Task details:
Write what comes next in the patent text on a conductive metal structure for module ICs, picking up right after its final sentence.

Document text:
Abstract:
A conductive metal structure applied to a module IC includes a wafer, a first insulating unit, and a first conductive unit. The wafer has a main body and a through hole passing through the main body. The first insulating unit has a first inner insulating layer formed on an inner surface of the through hole and a first outer insulating layer that is extended from the first inner insulating layer and is formed on a first bottom surface of the main body. The first conductive unit has a first inner conductive layer formed on the first inner insulating layer and at least one first conductive pad formed on the first outer insulating layer. The present invention integrates semiconductor technologies of etching and deposition and combines them with the development of the module IC in order to provide a conductive metal structure that has lower cost and is manufactured easily.

Description:
BACKGROUND OF THE INVENTION 
       [0001]    1. Field of the Invention 
         [0002]    The present invention relates to a conductive metal structure and a method of manufacturing the same, and particularly relates to a conductive metal structure applied to a module IC (Integrated Circuit) and a method of manufacturing the same. 
         [0003]    2. Description of the Related Art 
         [0004]    As integrated circuit technology has been rapidly developing, a variety of devices using the technology are developed continuously. Because the functions of the devices are rapidly added, most devices are implemented in a modular way. However, while the functions of the devices can be increased by integrating a lot of functional modules, the design of a multiple function device with small dimensions is still difficult. 
         [0005]    In the semiconductor manufacturing process, a high level technology is used to manufacture a small chip or component. Therefore, the module manufacturer can design a functional module with small dimensions, and the device can be efficiently and fully developed.

Provided information:
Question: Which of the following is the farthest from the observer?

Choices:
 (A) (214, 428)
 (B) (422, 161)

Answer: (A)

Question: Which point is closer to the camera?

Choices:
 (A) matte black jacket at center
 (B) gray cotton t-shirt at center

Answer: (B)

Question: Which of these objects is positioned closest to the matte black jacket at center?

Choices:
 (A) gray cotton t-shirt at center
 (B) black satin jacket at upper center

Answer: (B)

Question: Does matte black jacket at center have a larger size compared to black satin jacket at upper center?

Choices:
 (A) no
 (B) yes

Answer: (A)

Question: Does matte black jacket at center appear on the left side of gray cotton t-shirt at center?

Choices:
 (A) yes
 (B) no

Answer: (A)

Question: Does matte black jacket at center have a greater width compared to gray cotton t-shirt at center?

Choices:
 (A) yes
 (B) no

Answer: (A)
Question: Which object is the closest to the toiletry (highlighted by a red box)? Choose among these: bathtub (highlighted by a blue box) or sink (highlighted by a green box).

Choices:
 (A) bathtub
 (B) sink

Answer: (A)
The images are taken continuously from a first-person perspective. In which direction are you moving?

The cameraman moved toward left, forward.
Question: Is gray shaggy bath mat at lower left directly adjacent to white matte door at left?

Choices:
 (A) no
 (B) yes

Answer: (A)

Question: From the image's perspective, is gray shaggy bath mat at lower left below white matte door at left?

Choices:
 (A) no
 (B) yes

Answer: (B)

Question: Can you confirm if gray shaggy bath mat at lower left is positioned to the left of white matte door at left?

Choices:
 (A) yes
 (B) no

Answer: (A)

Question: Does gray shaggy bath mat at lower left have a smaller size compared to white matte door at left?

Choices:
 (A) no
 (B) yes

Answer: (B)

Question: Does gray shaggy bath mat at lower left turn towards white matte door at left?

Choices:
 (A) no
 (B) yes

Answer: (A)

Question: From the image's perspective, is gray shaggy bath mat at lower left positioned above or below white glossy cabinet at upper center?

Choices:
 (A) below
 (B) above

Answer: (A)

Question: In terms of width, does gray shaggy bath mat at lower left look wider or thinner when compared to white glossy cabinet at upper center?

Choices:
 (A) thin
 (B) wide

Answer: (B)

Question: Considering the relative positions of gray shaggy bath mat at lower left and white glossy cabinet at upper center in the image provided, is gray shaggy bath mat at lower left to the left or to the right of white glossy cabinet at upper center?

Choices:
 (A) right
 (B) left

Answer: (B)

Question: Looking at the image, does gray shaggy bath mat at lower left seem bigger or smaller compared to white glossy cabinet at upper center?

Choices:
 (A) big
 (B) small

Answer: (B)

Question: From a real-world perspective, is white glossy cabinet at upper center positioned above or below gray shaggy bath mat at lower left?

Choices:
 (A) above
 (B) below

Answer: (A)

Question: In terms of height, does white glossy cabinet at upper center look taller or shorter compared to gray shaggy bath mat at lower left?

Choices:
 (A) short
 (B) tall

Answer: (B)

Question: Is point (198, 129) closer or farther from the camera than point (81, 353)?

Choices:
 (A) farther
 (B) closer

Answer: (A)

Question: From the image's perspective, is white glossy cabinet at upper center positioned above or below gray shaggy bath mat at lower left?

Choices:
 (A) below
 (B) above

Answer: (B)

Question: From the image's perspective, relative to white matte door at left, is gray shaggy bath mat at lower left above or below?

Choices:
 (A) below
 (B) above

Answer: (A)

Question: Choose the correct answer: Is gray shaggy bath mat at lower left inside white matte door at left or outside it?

Your response:
         [0006]    Currently, most modules use the printed circuit board (PCB), Flame Retardant 4 (FR-4), or Bismaleimide Triazine (BT) substrate as a carrier. All chips and components are mounted onto the surface of the carrier by using a surface mounting technology (SMT). Therefore, the substrate is merely used as a carrier and is used for connecting the circuit. The structure of the substrate is a multiple-layered structure and is only used for the circuit layout. 
         [0007]    In radio frequency (RF) system modules for example, in order to have multiple functions, a wireless local area (WLAN) module is usually integrated with a Bluetooth module or a global positioning system (GPS) module. However, the required peripheral circuits increases. When all components for each of the circuits are mounted onto the substrate, the dimension of the whole module increases. At the same time, it is difficult for the designer to insulate the circuit within the substrate from interferences from outside signals, and the characteristic of the circuit may be affected. 
         [0008]    In the prior art, the technologies of IPD (Integrated Passive Device) and IPC (Integrated Peripheral Circuit) are two methods for decreasing the size of the module by mounting integrated circuits on two sides of the wafer. To connect the two sides of the wafer the following method is usually used: forming a through hole passing through a wafer, and filling the through hole with metal to form a pad. However, this method incurs high costs, and it is difficult to completely fill the through hole with the metal. 
       SUMMARY OF THE INVENTION 
       [0009]    One particular aspect of the present invention is to provide a conductive metal structure applied to a module IC and a method of manufacturing the same. A module IC using a silicon wafer as a carrier board is manufactured by a conductive metal structure that is used to conduct an upper circuit and a lower circuit of the module IC. The present invention integrates semiconductor technologies of etching and deposition and combines them with the development of the module IC in order to provide a conductive metal structure that has lower cost and is manufactured easily. 
         [0010]    In order to achieve the above-mentioned aspects, the present invention provides a conductive metal structure applied to a module IC, including: a wafer, a first insulating unit, and a first conductive unit. The wafer has a main body and at least one through hole passing through the main body. The first insulating unit has a first inner insulating layer formed on an inner surface of the at least one through hole and a first outer insulating layer that is extended from the first inner insulating layer and is formed on a first bottom surface of the main body. The first conductive unit has a first inner conductive layer formed on the first inner insulating layer and at least one first conductive pad formed on the first outer insulating layer.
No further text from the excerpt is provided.